While cruising on Paul Gauguin in January, 2011, we heard that an itinerary featuring whale watching, and in some cases getting in the water with humpback whales was being developed for September 2012. Humpback whales make the trip from Antarctic waters every year to mate and give birth off the islands of French Polynesia. We couldn't sign up fast enough when the voyage was published. We were away from home when our cruise documents arrived, so, by the time we called in to sign up for the whale watching excursions, they were full and we were put on the wait list. We were told Paul Gauguin was pulling out all the stops to take care of as many as possible. In the end, we were moved up and ticketed on the excursion. However, many guests on the ship were not able to get on the list. It is a little difficult to understand how or why a ship with a capacity of over 300 guests would set an itinerary where a large proportion of guests would not be able to participate. The morning that the ship arrived off the island of Rurutu, the winds were up and the ship moved to a more sheltered anchorage. Passengers were told that due to the winds, there would be no landings on the island & the whale watching would take place with large groups on the ship's tender, instead of the local fishing boats that had been booked. This was the first-ever visit of a cruise ship to Rurutu, and the local population had made great preparations. There was huge disappointment when no one could go ashore, and the locals went to great lengths to make landings possible but to no avail. In the end they came out to the ship in their own boats and put on one heck of a show. However, this became an issue in Polynesian newspapers, and the people clearly were not happy. The wind died down, the waters smoothed out, but the die was cast. It was very frustrating to watch one of the small boats that had been booked for our excursions come out with six people who got in the water next to the whales while more than 50 of us watched from a tender who could get nowhere near as close. Perhaps there was an overabundance of caution on the part of the ship's officers, perhaps not, but the majority of the passengers felt that way. It is clear, though, that they should have been there face-to-face with the guests explaining things instead of requiring others to put out brief blurbs on the PA system. There seemed to be no effort made to look at possible modifications to the program as conditions improved.
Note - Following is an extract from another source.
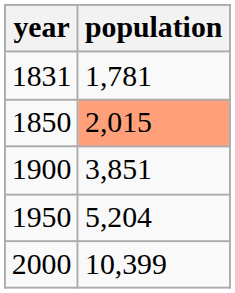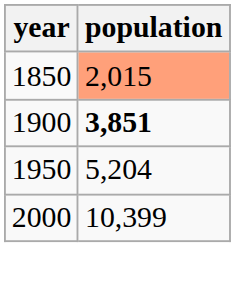- row: 1831 | 1,781
1900 | population: normal -> bold
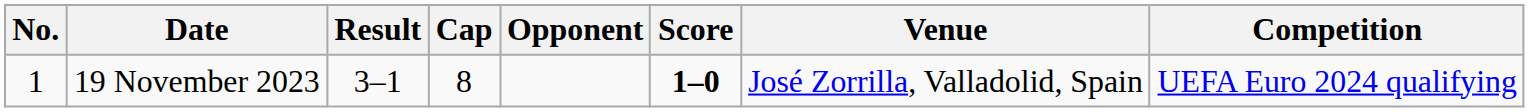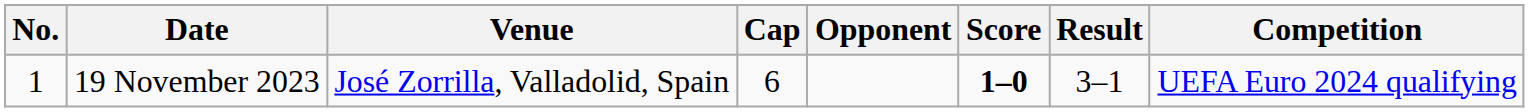columns swapped: Venue <-> Result
19 November 2023 | Cap: 8 -> 6
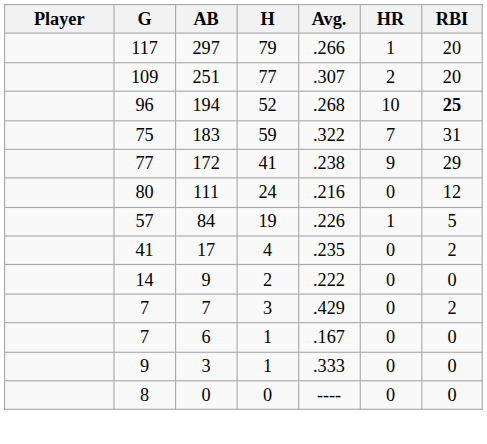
Eighteen months ago, we had a conversation with the son of Dr. Michael Poole so we were aware that at this time of year there were many whales off the island of Moorea, and in many ways easier to approach in better waters. We had made sure to sign up for Dr Poole's excursions, even though they were listed as dolphin watching tours, as this time of year there was as much or more interaction with whales as dolphins. Again, because of the way the excursions were listed, many people on a cruise advertised for its proximity to whales didn't get the opportunity because they didn't know this option was available, until after the limited capacity had been filled. By the way, our experience with Dr. Poole was beyond magic! In the water so close to a huge mother and her calf in water described as "clear as gin." This trip is listed again for 2013. It is clear that Paul Gauguin needs to take some lessons learned from this trip and rethink how they can make this work.
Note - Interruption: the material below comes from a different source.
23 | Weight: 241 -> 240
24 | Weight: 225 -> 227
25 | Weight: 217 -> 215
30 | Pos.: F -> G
Having said all this, the ship and its staff were as outstanding as ever. It is cruising in great comfort, with great everything else, and a staff that makes sure one feels as if they are the most important people on the ship. It is clear that the most important commodity on this ship is the crew at every level. After Paul Gauguin underwent it's refurbishment earlier this year, the furniture at the pool deck bar was replaced with new stuff, including sofas arranged in a horseshoe around a table. It seemed to me that once two or three people were sitting there, others would be reluctant to sit down. I was talking about this with the guys at the bar one afternoon, and the next day the sofas had been rearranged so that smaller groups could sit down together,and still interact with the wider group. It is this culture of caring for the guest that begins as you board, and continues until you disembark, knowing that the next group boarding in just a few hours will get the same treatment.